第二天,两人拿着送新人的礼物出门,碰上了正好回家的陆砚修。
儿子是不住家里了,但回家的次数比以往频繁许多, 今天又见到他回家, 陆母习以为常, 道:“砚修,我和你妹妹去喝喜酒, 你爸去谈生意了, 你自己在家呆着。/我_的¨书`城\ ·已/发+布`最!新~章^节~”
陆砚修脱口而出:“那我也去喝喜酒。”
回家,一是见顾知微, 二是陪父母,三人都不在家,他自己呆着没意思。
“行,上车吧。”车子已被司机停好在旁边,陆母率先上车。
喝喜酒的人多了一个,顾知微没有任何意见。
到了目的地,她和陆砚修都紧跟陆母其后。
陆母这位朋友并非上流圈子的,他们在这场婚礼上遇不到其他熟人,和陆母朋友打完招呼,把礼物给送了出去,就自由活动了。
因为是户外婚礼,今天太阳有点猛,气温也高,阳光底下晒了一会,顾知微感觉自己整个人发烫,头顶恍恍惚惚要被晒焦。
周围没遮挡阳光的设施,她选择站陆砚修的后面。
陆砚修身形比她高大那么多,可以帮她挡住阳光的直接照射。
和母亲说着话,身旁的女孩突然不见了,陆砚修立刻寻找。
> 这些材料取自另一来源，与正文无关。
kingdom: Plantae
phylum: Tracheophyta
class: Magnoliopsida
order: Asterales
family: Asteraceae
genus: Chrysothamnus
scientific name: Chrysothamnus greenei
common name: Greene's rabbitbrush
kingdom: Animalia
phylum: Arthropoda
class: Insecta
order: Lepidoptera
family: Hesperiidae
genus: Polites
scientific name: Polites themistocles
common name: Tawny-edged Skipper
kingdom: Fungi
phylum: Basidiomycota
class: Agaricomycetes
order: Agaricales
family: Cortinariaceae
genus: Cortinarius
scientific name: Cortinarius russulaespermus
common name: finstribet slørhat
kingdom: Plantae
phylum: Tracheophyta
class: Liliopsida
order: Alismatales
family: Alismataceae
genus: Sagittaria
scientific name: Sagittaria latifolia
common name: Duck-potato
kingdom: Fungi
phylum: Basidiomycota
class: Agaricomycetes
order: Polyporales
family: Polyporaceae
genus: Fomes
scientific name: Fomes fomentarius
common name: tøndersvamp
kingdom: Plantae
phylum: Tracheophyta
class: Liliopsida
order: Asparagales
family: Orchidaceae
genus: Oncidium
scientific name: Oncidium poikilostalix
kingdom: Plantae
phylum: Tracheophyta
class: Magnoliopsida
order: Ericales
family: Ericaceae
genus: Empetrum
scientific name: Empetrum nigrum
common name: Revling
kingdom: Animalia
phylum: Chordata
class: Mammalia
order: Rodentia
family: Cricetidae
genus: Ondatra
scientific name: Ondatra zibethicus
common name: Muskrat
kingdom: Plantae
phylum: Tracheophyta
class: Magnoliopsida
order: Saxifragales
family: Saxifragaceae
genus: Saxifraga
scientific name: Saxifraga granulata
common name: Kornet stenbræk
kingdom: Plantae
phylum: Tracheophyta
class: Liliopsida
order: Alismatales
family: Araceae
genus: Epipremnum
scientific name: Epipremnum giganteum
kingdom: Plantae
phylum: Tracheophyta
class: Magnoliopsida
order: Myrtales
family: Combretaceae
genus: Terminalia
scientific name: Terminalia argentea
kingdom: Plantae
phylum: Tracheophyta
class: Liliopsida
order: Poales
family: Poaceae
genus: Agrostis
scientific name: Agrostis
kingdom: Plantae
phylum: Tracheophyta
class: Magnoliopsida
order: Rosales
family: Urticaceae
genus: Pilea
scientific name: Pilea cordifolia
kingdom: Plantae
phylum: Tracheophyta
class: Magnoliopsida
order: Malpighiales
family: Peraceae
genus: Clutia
¨x~x,s/w!k_.¨c¨o·m!
发现女孩就站在自己后面,他疑惑问:“怎么站我后面?”
“挡太阳。”顾知微理直气壮地道。
“……”瞥见女孩额头冒出的细密汗珠,陆砚修不由拿出手帕,轻柔地擦拭,“是不是被热到了?”
陆砚修明显是帮自己擦汗,顾知微不进行躲闪:“是挺热的。”
“要不要喝点冷饮?”问完女孩,陆砚修回头注视母亲,“妈,你喝不喝?”
“我不喝,你给你妹妹拿就好了。”旁边有自助餐形式呈现的食物,供宾客垫肚子的,但陆母不饿,暂时对这些食物不感兴趣,也对儿子和顾知微的互动无感。
顾知微刚来陆家生活那会,她就发觉顾知微的身体底子不行,为了把顾知微养得健健康康的,她可没少费功夫,有意教育过儿子多照顾顾知微。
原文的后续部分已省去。